The workers were replaced with a foreign crew last month, ending a lengthy stand-off with the ship's operator, Alcoa.

A Senate Estimates committee has heard the Government didn't investigate the mining company's financial circumstances before granting it a temporary licence to use a foreign flagged ship in Australian waters.

From Canberra, Naomi Woodley reports.

NAOMI WOODLEY: The Liberal Senator Bill Heffernan is known for his plain speaking and it was on display as he chaired an Estimates committee last night.

BILL HEFFERNAN: It is obviously a cock-up which both governments, the previous and this one, are party to.

NAOMI WOODLEY: They were discussing the lengthy dispute involving Alcoa and the ship, the MV Portland.

Months of legal and industrial action ended last month when several local workers were escorted from the ship by security guards and it sailed for Singapore.

In October last year Alcoa was issued a temporary licence to use a foreign flagged ship for 17 voyages over 12 months to carry alumina from WA to Victoria.

Michael Sutton was the Infrastructure Department official who made the decision and he was questioned by Labor Senator Stephen Conroy.

STEPHEN CONROY: Are you putting to this committee that you did not know an Australian ship would go out of service when you issued that temporary licence?

MICHAEL SUTTON: Senator, the short answer is...

STEPHEN CONROY: Just try yes or no.

MICHAEL SUTTON: Senator, we, I did not know it was going to go out of service.

NAOMI WOODLEY: The department secretary Mike Mrdak says that wasn't unusual.

MIKE MRDAK: It has not been practice for Australian operators to tell us that they are removing a vessel.

NAOMI WOODLEY: And the duty minister, Richard Colbeck, says it's unfair to expect the department to ask if the temporary licence was to replace a current Australian ship.

RICHARD COLBECK: And no-one else asked the same question, including the MUA, who were advised as part of that process.

If the MUA don't ask that question or raise that concern, why would you expect the officer to?

STEPHEN CONROY: You're the delegate, okay, you can't shift it onto people who might reply to you or not.

NAOMI WOODLEY: The Department's Michael Sutton also told the Greens Senator Janet Rice that Alcoa's financial circumstances were not investigated before the temporary licence was issued.
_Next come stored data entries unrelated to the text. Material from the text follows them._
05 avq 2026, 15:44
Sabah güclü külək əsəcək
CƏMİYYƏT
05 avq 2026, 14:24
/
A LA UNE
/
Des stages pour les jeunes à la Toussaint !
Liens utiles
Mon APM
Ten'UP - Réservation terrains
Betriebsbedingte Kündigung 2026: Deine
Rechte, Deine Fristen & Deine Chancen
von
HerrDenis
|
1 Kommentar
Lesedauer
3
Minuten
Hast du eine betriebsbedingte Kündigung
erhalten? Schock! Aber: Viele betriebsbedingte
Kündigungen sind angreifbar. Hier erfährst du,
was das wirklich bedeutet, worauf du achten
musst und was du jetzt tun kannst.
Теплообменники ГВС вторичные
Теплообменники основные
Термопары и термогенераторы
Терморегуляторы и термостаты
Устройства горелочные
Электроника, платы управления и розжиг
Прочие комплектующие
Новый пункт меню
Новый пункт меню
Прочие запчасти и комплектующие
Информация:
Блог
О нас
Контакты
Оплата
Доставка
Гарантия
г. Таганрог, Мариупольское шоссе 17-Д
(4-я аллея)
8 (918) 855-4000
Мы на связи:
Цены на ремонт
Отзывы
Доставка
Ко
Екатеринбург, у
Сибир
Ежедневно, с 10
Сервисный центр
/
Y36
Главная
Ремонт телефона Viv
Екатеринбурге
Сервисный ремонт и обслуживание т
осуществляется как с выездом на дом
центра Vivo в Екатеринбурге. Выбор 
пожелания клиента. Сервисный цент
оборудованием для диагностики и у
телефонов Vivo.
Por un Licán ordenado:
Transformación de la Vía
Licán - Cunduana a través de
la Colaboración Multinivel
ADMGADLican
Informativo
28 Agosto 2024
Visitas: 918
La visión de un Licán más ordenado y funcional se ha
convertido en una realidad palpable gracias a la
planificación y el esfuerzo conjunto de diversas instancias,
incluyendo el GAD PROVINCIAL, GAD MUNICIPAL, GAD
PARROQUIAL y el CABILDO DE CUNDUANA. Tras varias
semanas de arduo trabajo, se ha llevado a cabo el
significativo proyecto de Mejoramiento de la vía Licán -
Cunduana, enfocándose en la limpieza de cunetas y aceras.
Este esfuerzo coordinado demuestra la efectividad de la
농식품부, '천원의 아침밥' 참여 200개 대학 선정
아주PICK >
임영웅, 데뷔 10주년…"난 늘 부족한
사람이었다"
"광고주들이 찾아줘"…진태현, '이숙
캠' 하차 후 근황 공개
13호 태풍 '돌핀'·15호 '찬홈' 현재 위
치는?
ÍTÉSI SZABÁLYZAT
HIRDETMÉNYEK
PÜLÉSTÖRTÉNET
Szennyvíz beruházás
MICHAEL SUTTON: They made a decision not to use the general licence vessel and that's a black and white matter.

JANET RICE: But they don't have to justify that to you, they just made a decision to do it.
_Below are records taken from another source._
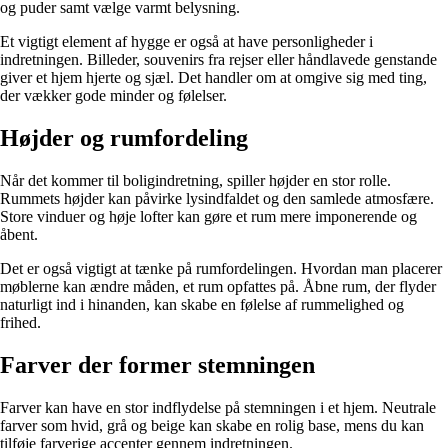
og puder samt vælge varmt belysning.
Et vigtigt element af hygge er også at have personligheder i
indretningen. Billeder, souvenirs fra rejser eller håndlavede genstande
giver et hjem hjerte og sjæl. Det handler om at omgive sig med ting,
der vækker gode minder og følelser.
Højder og rumfordeling
Når det kommer til boligindretning, spiller højder en stor rolle.
Rummets højder kan påvirke lysindfaldet og den samlede atmosfære.
Store vinduer og høje lofter kan gøre et rum mere imponerende og
åbent.
Det er også vigtigt at tænke på rumfordelingen. Hvordan man placerer
møblerne kan ændre måden, et rum opfattes på. Åbne rum, der flyder
naturligt ind i hinanden, kan skabe en følelse af rummelighed og
frihed.
Farver der former stemningen
Farver kan have en stor indflydelse på stemningen i et hjem. Neutrale
farver som hvid, grå og beige kan skabe en rolig base, mens du kan
tilføje farverige accenter gennem indretningen.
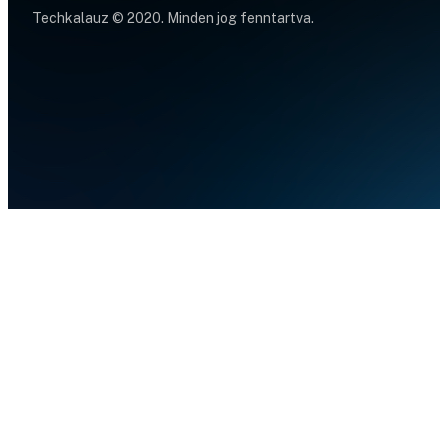
Techkalauz © 2020. Minden jog fenntartva.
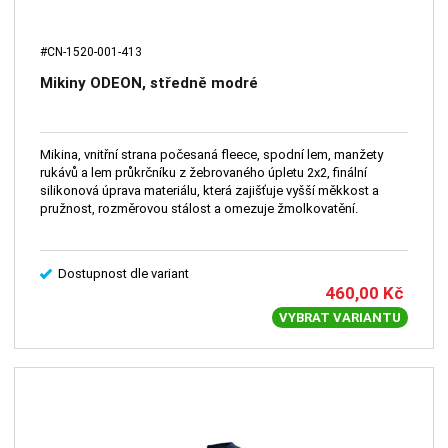
#CN-1520-001-413
Mikiny ODEON, středně modré
Mikina, vnitřní strana počesaná fleece, spodní lem, manžety
rukávů a lem průkrčníku z žebrovaného úpletu 2x2, finální
silikonová úprava materiálu, která zajišťuje vyšší měkkost a
pružnost, rozměrovou stálost a omezuje žmolkovatění.
Dostupnost dle variant
460,00
Kč
VYBRAT VARIANTU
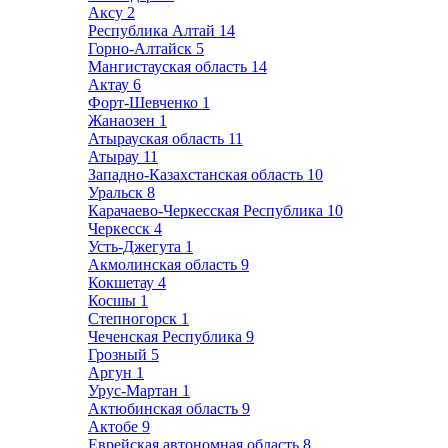
Аксу
2
Республика Алтай
14
Горно-Алтайск
5
Мангистауская область
14
Актау
6
Форт-Шевченко
1
Жанаозен
1
Атырауская область
11
Атырау
11
Западно-Казахстанская область
10
Уральск
8
Карачаево-Черкесская Республика
10
Черкесск
4
Усть-Джегута
1
Акмолинская область
9
Кокшетау
4
Косшы
1
Степногорск
1
Чеченская Республика
9
Грозный
5
Аргун
1
Урус-Мартан
1
Актюбинская область
9
Актобе
9
Еврейская автономная область
8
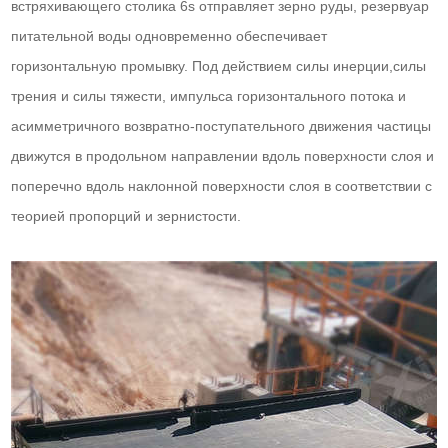
встряхивающего столика 6s отправляет зерно руды, резервуар
питательной воды одновременно обеспечивает
горизонтальную промывку. Под действием силы инерции,силы
трения и силы тяжести, импульса горизонтального потока и
асимметричного возвратно-поступательного движения частицы
движутся в продольном направлении вдоль поверхности слоя и
поперечно вдоль наклонной поверхности слоя в соответствии с
теорией пропорций и зернистости.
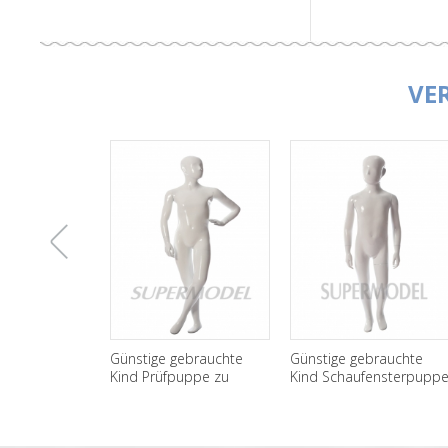
VE
上
Günstige gebrauchte
Günstige gebrauchte
2016 N
Kind Prüfpuppe zu
Kind Schaufensterpuppe
Schauf
verkaufen
zu verkaufen
一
MICHAEL SUTTON: That's correct Senator, and that's the whole premise of the act.

NAOMI WOODLEY: Departmental officials say they weren't aware of the workers being removed from the ship before reading it in the media in January.

But the head of the Australian Maritime Safety Authority, Mick Kinley, told Labor Senator Stephen Conroy they knew on December the 21st because Alcoa had to submit new paperwork for the foreign workers.

STEPHEN CONROY: And so they clearly indicated to you that they were going to replace the Australian crew with a foreign source crew?

MICK KINLEY: That was what we understood from why they were applying for those certificates of recognition.

NAOMI WOODLEY: Mr Kinley says he assumes AMSA would have notified the department at the time, but he took the question on notice to confirm it.

MICHAEL BRISSENDEN: Naomi Woodley with that report.